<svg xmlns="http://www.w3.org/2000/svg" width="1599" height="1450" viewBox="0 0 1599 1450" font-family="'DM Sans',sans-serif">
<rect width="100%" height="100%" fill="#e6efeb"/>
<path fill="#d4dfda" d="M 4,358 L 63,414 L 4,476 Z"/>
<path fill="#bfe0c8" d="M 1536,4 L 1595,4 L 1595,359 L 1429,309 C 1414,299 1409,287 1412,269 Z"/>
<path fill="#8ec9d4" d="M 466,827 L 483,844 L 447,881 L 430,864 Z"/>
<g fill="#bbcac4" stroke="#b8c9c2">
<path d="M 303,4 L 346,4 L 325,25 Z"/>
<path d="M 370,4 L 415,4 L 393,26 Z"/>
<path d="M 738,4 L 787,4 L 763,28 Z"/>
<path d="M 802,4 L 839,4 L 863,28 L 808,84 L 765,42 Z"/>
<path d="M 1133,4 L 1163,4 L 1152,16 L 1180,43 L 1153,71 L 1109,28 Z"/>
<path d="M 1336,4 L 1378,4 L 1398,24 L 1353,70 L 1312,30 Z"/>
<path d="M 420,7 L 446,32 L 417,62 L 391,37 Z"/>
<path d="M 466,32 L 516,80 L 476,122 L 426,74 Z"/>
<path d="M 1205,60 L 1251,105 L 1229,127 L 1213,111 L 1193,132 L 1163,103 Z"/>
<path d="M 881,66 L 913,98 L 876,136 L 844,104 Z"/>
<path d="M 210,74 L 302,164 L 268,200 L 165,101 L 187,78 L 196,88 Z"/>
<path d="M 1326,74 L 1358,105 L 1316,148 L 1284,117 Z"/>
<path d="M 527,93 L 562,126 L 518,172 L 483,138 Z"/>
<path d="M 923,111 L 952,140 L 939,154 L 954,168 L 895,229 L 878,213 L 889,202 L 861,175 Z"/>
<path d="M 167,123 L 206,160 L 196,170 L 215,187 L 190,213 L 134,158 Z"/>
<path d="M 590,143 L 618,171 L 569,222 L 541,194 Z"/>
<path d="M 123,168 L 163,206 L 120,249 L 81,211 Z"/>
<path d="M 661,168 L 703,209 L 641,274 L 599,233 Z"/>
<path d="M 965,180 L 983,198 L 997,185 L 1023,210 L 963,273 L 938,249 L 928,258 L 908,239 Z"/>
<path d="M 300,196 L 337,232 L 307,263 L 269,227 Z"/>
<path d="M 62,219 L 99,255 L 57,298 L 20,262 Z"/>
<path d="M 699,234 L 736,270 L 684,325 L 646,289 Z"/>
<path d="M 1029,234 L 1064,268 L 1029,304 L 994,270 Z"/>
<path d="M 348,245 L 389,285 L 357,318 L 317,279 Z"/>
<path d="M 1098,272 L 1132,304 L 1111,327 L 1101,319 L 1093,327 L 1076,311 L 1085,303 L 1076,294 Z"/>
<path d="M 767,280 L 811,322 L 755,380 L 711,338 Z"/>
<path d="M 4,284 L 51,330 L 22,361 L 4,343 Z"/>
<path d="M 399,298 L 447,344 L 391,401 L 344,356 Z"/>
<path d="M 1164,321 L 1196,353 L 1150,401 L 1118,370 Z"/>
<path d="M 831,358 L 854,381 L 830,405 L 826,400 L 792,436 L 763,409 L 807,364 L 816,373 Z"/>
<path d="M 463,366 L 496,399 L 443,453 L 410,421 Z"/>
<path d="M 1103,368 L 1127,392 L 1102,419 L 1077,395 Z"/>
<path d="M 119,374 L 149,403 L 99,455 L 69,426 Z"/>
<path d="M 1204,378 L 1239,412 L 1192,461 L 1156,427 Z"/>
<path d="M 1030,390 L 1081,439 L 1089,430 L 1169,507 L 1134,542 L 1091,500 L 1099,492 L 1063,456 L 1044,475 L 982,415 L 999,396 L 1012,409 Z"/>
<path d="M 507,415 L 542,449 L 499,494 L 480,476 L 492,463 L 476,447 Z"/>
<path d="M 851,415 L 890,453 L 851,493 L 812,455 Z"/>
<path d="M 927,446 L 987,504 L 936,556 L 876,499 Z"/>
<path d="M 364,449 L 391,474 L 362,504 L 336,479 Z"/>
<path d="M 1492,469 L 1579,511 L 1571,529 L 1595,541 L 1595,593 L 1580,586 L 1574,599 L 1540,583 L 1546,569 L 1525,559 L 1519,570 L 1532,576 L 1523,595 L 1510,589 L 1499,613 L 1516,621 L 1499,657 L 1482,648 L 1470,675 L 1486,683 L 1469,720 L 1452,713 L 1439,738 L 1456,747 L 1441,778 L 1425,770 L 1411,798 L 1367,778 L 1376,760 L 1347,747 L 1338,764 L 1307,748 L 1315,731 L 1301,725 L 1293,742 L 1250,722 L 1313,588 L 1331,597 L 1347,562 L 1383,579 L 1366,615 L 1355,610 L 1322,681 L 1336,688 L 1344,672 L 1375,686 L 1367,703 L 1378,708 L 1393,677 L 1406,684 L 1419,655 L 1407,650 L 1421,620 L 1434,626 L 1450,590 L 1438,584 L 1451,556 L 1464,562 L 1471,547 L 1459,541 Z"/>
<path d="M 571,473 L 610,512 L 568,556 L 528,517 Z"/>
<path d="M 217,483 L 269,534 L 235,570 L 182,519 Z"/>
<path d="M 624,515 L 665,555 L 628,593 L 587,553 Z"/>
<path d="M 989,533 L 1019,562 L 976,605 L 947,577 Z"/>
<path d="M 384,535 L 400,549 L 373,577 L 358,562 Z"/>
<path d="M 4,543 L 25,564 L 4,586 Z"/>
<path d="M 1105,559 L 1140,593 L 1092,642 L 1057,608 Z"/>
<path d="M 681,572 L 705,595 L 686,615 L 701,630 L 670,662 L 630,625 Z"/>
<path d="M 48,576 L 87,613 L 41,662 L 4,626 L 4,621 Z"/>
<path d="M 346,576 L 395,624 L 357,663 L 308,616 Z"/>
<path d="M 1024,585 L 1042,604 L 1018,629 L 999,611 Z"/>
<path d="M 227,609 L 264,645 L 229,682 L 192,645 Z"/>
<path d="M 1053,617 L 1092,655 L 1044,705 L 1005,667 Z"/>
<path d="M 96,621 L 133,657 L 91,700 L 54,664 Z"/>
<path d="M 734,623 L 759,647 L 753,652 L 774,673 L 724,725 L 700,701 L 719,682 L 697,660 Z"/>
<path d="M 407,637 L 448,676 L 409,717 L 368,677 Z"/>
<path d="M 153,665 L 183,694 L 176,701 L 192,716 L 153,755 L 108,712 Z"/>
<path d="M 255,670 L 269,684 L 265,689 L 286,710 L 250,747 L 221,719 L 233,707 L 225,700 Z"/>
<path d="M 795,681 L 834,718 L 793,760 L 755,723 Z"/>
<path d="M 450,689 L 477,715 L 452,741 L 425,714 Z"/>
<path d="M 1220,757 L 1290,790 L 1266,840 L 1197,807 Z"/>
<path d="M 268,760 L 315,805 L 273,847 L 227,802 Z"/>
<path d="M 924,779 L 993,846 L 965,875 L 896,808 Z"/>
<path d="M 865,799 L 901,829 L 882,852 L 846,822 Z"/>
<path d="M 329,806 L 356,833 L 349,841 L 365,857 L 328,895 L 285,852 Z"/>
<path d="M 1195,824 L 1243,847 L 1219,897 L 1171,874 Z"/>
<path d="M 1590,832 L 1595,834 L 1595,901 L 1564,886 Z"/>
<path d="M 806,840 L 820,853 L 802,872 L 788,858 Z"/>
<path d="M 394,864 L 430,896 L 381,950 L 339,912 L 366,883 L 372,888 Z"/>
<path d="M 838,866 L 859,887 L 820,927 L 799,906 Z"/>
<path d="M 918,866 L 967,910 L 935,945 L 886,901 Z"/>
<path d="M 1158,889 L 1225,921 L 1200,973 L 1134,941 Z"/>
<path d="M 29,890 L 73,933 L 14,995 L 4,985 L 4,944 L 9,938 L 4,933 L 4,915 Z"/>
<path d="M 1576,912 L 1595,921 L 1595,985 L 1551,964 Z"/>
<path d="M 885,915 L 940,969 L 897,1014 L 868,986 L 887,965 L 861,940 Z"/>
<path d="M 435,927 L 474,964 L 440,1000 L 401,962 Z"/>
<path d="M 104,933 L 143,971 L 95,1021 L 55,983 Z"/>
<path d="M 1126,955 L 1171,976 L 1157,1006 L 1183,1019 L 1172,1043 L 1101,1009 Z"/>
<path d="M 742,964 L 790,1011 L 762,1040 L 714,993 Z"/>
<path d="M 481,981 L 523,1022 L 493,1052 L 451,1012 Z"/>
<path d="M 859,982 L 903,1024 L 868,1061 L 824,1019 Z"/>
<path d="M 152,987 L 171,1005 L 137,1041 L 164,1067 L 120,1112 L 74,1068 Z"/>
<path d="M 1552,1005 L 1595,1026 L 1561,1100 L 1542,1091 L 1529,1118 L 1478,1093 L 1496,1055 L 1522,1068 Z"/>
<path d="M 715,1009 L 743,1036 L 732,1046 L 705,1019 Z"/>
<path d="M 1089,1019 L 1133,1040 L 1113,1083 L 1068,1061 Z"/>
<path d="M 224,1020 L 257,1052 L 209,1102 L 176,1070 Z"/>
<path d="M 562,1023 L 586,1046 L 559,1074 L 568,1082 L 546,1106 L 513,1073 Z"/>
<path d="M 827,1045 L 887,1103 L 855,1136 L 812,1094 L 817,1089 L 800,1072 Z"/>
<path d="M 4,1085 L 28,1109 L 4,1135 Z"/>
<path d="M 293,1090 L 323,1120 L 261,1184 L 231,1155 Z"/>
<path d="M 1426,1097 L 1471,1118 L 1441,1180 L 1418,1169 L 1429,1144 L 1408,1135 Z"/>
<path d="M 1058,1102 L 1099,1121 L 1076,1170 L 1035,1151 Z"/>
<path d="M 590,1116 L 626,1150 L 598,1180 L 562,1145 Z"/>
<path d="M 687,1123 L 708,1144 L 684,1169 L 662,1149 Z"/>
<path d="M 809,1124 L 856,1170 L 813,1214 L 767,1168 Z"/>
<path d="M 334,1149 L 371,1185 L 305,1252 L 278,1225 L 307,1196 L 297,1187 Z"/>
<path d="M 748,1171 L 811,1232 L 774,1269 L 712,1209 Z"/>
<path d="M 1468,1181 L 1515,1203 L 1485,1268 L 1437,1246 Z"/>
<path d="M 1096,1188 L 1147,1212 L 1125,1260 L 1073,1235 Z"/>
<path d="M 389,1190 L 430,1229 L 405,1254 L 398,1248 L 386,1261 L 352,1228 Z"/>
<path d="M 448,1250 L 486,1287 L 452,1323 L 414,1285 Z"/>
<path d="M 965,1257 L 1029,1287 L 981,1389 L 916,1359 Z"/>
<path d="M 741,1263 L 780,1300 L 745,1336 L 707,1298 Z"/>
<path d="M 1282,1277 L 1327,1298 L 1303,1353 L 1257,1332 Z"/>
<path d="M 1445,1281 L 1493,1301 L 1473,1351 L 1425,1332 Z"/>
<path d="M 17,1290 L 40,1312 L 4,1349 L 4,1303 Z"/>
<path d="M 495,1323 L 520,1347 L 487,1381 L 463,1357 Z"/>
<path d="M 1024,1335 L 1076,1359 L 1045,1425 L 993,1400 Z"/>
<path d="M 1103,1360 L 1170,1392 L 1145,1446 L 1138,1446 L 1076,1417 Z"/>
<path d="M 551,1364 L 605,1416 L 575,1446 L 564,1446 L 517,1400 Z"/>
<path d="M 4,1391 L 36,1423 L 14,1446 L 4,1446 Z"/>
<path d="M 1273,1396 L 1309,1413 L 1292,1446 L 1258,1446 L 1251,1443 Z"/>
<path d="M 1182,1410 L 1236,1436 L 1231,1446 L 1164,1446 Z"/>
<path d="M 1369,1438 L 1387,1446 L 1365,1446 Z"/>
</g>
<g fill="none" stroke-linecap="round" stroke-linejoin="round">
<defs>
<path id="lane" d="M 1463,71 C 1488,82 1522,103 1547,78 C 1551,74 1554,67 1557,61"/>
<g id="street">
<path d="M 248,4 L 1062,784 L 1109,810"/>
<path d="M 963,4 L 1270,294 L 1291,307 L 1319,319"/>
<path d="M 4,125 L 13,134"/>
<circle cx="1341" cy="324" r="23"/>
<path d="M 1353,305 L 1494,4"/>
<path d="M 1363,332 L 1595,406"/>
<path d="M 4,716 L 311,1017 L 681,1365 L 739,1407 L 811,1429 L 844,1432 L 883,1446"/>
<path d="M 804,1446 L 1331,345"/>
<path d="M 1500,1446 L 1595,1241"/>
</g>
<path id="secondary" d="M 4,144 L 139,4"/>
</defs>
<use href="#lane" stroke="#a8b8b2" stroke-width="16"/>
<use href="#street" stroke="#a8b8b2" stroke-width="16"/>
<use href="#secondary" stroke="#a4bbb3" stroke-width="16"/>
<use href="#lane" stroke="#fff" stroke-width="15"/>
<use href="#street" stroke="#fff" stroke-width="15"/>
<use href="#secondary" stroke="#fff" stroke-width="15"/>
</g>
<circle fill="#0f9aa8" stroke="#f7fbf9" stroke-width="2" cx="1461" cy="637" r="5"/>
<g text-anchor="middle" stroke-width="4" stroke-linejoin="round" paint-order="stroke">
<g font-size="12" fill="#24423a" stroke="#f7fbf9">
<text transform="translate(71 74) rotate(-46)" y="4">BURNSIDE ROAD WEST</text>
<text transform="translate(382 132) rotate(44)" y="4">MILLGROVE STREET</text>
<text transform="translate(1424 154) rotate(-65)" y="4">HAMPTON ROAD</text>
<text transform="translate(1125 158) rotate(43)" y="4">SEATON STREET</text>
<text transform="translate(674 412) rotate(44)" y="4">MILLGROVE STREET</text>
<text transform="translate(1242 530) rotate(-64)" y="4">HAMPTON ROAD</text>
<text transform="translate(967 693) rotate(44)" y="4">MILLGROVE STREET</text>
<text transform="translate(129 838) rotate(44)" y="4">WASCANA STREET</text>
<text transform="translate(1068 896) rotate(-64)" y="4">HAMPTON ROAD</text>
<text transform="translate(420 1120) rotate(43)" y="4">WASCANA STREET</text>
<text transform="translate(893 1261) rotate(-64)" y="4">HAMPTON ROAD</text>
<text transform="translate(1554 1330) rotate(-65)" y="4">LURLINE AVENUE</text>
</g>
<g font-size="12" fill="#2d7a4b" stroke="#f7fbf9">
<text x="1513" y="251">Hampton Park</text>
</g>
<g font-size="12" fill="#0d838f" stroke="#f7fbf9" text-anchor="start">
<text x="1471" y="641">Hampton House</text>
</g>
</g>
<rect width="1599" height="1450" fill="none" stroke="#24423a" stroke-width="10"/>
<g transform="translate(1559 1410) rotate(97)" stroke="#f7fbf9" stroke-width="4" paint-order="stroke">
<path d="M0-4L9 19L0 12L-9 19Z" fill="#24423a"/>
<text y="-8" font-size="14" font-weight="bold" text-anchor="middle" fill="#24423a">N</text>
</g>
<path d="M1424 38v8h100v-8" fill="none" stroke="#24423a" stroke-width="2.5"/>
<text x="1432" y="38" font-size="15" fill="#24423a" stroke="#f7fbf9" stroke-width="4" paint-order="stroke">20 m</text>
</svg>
# # #
WORK TO BE COMPLETED: Copy every line of the data above in which the string "linejoin" appears.

SOLUTION TO THE PROBLEM:
<g fill="none" stroke-linecap="round" stroke-linejoin="round">
<g text-anchor="middle" stroke-width="4" stroke-linejoin="round" paint-order="stroke">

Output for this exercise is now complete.